**TASK PROMPT:**
When you reach the line containing "непријатеља - ђавола, и" in the data below, begin returning lines exactly as written, and stop once the line containing "заклонивши их, крсти и" has been returned.

[Page-level text extractions]
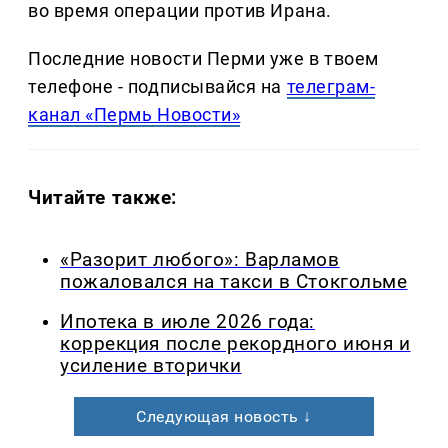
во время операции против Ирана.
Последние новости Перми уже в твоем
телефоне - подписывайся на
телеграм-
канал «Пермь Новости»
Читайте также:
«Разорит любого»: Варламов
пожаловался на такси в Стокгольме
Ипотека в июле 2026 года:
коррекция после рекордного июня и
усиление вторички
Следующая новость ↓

* * *

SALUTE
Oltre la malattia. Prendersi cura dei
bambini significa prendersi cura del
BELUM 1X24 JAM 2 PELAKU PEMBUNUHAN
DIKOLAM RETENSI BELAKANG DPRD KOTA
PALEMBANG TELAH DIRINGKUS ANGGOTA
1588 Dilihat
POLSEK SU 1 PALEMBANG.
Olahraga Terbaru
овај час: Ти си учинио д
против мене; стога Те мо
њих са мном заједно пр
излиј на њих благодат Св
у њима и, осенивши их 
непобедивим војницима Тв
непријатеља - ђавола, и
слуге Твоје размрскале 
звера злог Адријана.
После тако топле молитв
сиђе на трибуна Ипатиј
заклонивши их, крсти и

**TASK OUTPUT:**
непријатеља - ђавола, и
слуге Твоје размрскале 
звера злог Адријана.
После тако топле молитв
сиђе на трибуна Ипатиј
заклонивши их, крсти и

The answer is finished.